BioCaptiva hopes to provide a boost from the opposite side, by isolating a much larger amount of cfDNA upfront, which presumably would include a larger number of tumor DNA fragments — making their detection and characterization easier.

"Right now … we have companies spending billions and billions of dollars of sharpening the razor blade of what to do with the tiny, tiny amounts of ctDNA; finding the needle in the haystack. But the idea that we've taken forward is, 'what if we changed the rules? What if we took a bucket of needles and threw them in the haystack so that if you put your hand into that haystack, you come out looking like a porcupine?'," Wheeler said.

In terms of applications, the company doesn't see BioCaptor being implemented in cancer screening, even though that is one area where low levels of ctDNA are known to confound liquid biopsy tools, because performing apheresis in a screening population just wouldn't be practical.

However, Wheeler said the device might find use in follow-up testing for individuals with a positive screening result. Or, the company believes, in the post-treatment setting for monitoring patients treated with curative intent for recurrence of their tumors.

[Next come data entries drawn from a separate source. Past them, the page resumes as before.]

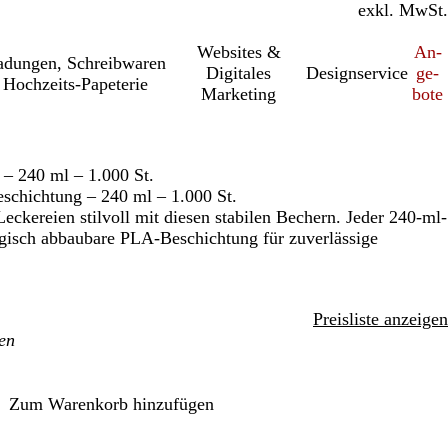
inkl. MwSt.
exkl. MwSt.
Websites &
An­­
a­dung­en, Schreib­wa­ren
Digitales
Designservice
ge­­
Hochzeits-Papeterie
Marketing
bo­­te
– 240 ml – 1.000 St.
schichtung – 240 ml – 1.000 St.
Leckereien stilvoll mit diesen stabilen Bechern. Jeder 240-ml-
ogisch abbaubare PLA-Beschichtung für zuverlässige
Preisliste anzeigen
Zum Warenkorb hinzufügen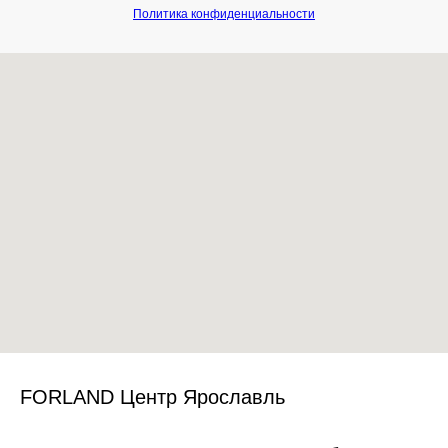
Политика конфиденциальности
FORLAND Центр Ярославль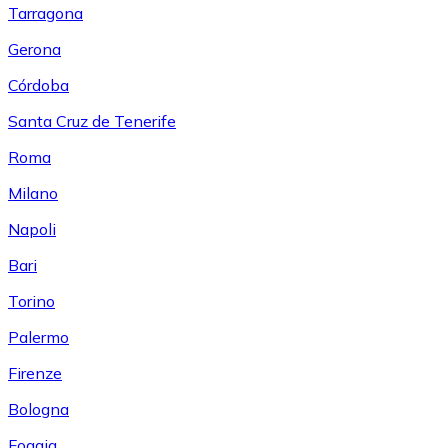
Tarragona
Gerona
Córdoba
Santa Cruz de Tenerife
Roma
Milano
Napoli
Bari
Torino
Palermo
Firenze
Bologna
Foggia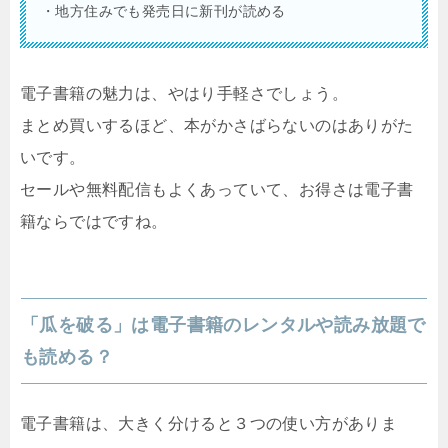
・地方住みでも発売日に新刊が読める
電子書籍の魅力は、やはり手軽さでしょう。
まとめ買いするほど、本がかさばらないのはありがた
いです。
セールや無料配信もよくあっていて、お得さは電子書
籍ならではですね。
「瓜を破る」は電子書籍のレンタルや読み放題で
も読める？
電子書籍は、大きく分けると３つの使い方がありま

BioCaptiva hasn’t published any data in the peer-reviewed literature, but Wheeler said that tests run in its lab and in vivo work in animals has demonstrated an ability to capture significantly more cfDNA than a single blood draw.

"We're looking at 100 times more cell-free DNA than you would typically get," he said.

The company  plans to  begin its first human trial this year and has had early discussions with the US Food and Drug Administration about regulatory clearance. The company hasn't disclosed what institutions it will work with but the study will be in healthy subjects, designed to verify that what investigators have seen in animal studies can be replicated in humans.

The company doesn't intend to develop BioCapture as a cancer diagnostic, but will pursue clearance for the device itself, which hopefully would then be taken up by liquid biopsy companies.

Wheeler said he has been busy discussing the technology with diagnostics firms, commercial labs, and others. Once the first in-human data is available later this year, the plan is to identify specific indications the firm might target in future clinical trials for regulatory purposes.

Another path forward could be catching the attention of apheresis companies, where the BioCapture device would become part of a larger platform menu.

Compared to a syringe and phlebotomist, apheresis is obviously "a bit more expensive," Wheeler said, with a similar price point to CT scans, and a several-hour time requirement. But if the device stands to improve early cancer detection, the overall economics are still favorable, he argued, considering the savings to the healthcare system in reducing the need for expensive late-stage cancer treatments.

For any of this to be realized, BioCaptiva will need to show not only that BioCapture can isolate large amounts of cfDNA, but also that this leads to better detection of tumor fragments within that sample.

Considering how far investigators have been able to push ctDNA detection using regular phlebotomy and advanced sequencing techniques, it's possible the field might not recognize enough added value by boosting cfDNA amounts.

Velculescu said Delfi believes its fragmentation-based method can overcome a large degree of the ctDNA signal challenge on its own.

Other leaders in the liquid biopsy field also expressed caution, saying that absent published data, while having more cfDNA molecules is inarguably a good thing, it's unclear whether an apheresis capture technology would be practical or transformative.

Wheeler said the company expects to have data in hand from its initial trial of the device in healthy volunteers by the end of this year.